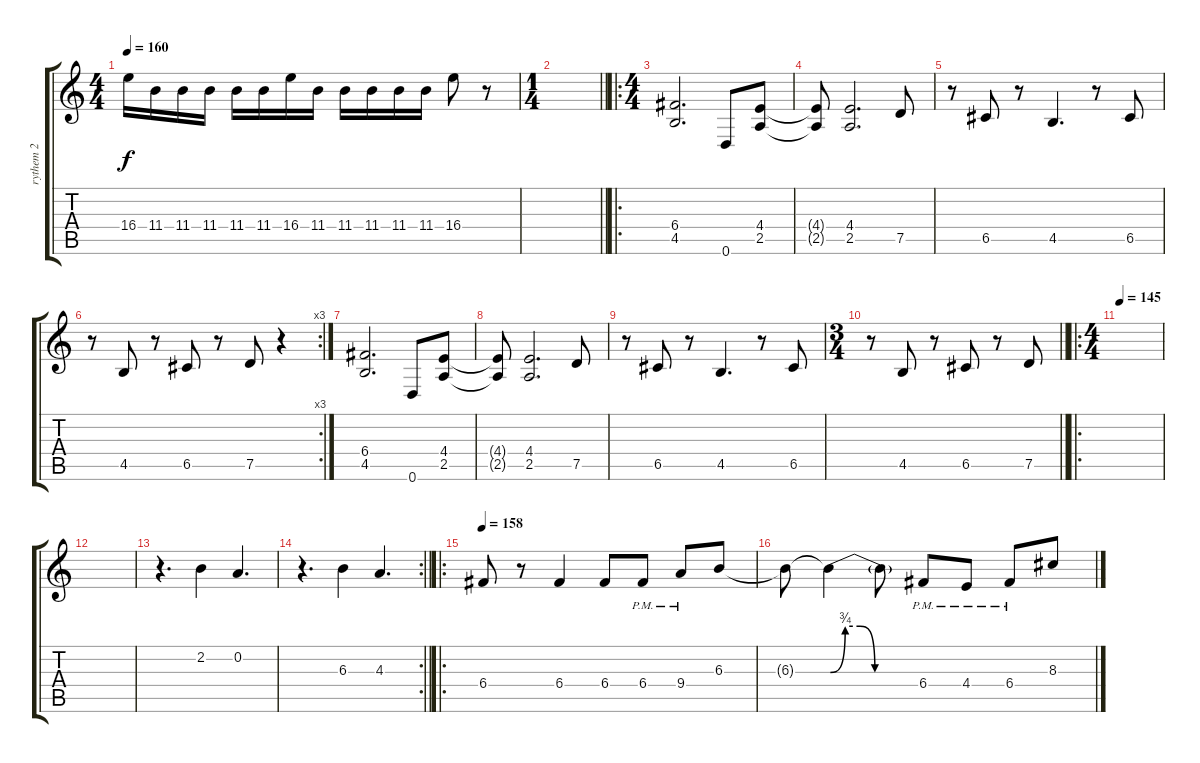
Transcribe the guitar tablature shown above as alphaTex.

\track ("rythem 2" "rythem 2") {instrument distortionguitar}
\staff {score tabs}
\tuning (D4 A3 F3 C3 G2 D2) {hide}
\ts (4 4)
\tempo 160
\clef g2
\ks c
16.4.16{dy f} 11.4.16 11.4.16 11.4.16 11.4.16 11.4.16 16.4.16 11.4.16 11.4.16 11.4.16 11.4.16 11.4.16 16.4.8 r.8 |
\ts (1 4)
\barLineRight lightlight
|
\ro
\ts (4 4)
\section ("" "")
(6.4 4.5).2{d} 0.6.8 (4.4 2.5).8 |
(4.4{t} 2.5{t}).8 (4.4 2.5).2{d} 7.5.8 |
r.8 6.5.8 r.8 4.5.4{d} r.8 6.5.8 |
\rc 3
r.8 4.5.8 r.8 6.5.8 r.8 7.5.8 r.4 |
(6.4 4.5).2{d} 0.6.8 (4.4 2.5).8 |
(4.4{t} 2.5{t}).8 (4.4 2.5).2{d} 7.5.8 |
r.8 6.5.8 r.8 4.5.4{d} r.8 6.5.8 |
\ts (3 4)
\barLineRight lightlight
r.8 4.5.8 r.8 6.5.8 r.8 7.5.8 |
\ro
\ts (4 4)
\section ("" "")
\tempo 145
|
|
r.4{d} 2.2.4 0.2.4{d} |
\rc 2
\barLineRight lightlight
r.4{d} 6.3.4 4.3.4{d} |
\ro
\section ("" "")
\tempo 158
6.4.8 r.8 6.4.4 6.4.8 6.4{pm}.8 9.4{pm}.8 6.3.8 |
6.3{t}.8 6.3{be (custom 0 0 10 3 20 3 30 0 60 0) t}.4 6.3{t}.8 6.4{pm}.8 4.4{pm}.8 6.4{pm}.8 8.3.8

* **Objective**
Rewrite the records without the pictures, swapping "distortionguitar" for "overdrivenguitar" and keeping every other character unchanged.

* **Exercise answer**
Transcribe the guitar tablature shown above as alphaTex.

\track ("rythem 2" "rythem 2") {instrument overdrivenguitar}
\staff {score tabs}
\tuning (D4 A3 F3 C3 G2 D2) {hide}
\ts (4 4)
\tempo 160
\clef g2
\ks c
16.4.16{dy f} 11.4.16 11.4.16 11.4.16 11.4.16 11.4.16 16.4.16 11.4.16 11.4.16 11.4.16 11.4.16 11.4.16 16.4.8 r.8 |
\ts (1 4)
\barLineRight lightlight
|
\ro
\ts (4 4)
\section ("" "")
(6.4 4.5).2{d} 0.6.8 (4.4 2.5).8 |
(4.4{t} 2.5{t}).8 (4.4 2.5).2{d} 7.5.8 |
r.8 6.5.8 r.8 4.5.4{d} r.8 6.5.8 |
\rc 3
r.8 4.5.8 r.8 6.5.8 r.8 7.5.8 r.4 |
(6.4 4.5).2{d} 0.6.8 (4.4 2.5).8 |
(4.4{t} 2.5{t}).8 (4.4 2.5).2{d} 7.5.8 |
r.8 6.5.8 r.8 4.5.4{d} r.8 6.5.8 |
\ts (3 4)
\barLineRight lightlight
r.8 4.5.8 r.8 6.5.8 r.8 7.5.8 |
\ro
\ts (4 4)
\section ("" "")
\tempo 145
|
|
r.4{d} 2.2.4 0.2.4{d} |
\rc 2
\barLineRight lightlight
r.4{d} 6.3.4 4.3.4{d} |
\ro
\section ("" "")
\tempo 158
6.4.8 r.8 6.4.4 6.4.8 6.4{pm}.8 9.4{pm}.8 6.3.8 |
6.3{t}.8 6.3{be (custom 0 0 10 3 20 3 30 0 60 0) t}.4 6.3{t}.8 6.4{pm}.8 4.4{pm}.8 6.4{pm}.8 8.3.8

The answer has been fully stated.